Ryuichi Sakamoto – founder in 1978 of the Kraftwerkian electronic ensemble, Yellow Magic Orchestra, musical chameleon of post-Punk Synth-Pop, Oscar-winning composer of the score for Bernardo Bertolucci’s film The Last Emperor (1987) – has throughout his career perfected a musical language in which the yearning melancholy of western romanticism is tempered and further honed by oriental delicacy. His soundtrack for Nagisa Oshima’s film Merry Christmas Mr. Lawrence (1983) in which he also played a starring role, contained perhaps one of modern cinema’s most haunting sections of musical scoring, subsequently released (with lyrics and vocal by Sakamoto’s friend and collaborator, David Sylvian) under the title Forbidden Colours (1983).
It was with an audible gasp of recognition and delight, therefore, that the capacity audience for Sakamoto and Alva Noto’s Insen performance recognized the meticulously re-assembled notes of this iconic refrain, as they were drawn together with consumate poise, as though from nowhere, towards the closing moments of this 90 minute concert. The effect was at once monolithic and playful – its unashamed, filmic plangency allowed to both subsume and retrospectively adorn the cumulative structure of the preceding pieces.

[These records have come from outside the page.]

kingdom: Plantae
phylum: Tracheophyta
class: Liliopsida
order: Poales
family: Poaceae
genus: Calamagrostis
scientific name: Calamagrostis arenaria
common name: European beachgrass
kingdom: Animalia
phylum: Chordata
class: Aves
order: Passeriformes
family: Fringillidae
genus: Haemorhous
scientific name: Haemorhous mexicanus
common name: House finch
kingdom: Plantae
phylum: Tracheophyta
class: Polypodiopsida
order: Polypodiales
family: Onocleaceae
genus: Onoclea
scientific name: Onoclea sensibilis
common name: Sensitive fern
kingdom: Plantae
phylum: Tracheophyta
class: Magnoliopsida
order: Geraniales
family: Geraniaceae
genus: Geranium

With the soundscape of the music described on a rectilinear screen, translated into shifting patterns of minimal, topographic visual accompaniment, the intense partnership between Sakamoto’s refined romanticism and Alva Noto’s simultaneously deft and deferential electronic interventions, was as thrilling to witness as a virtuoso tightrope walk, and, ultimately, as emotionally pulverising. What you got was a compelling, architecturally assured abutment of opposites: at times an almost sub-sonic bass and the most icicle-like, Ravelesque shimmerings of piano chords; the bumps, clicks and pulses of white noise, underpinning what could have been the excised notes from a deconstructed keyboard study; acoustic resonance and digital urgency, human reverie and technological sleeplessness; of the desire for resolution and the condition of disruption. So carefully reduced to such elemental causes, the reconciliation of these opposing qualities – signed off, so to speak, with the enchanting flourish of Forbidden Colours – was a privilege to witness.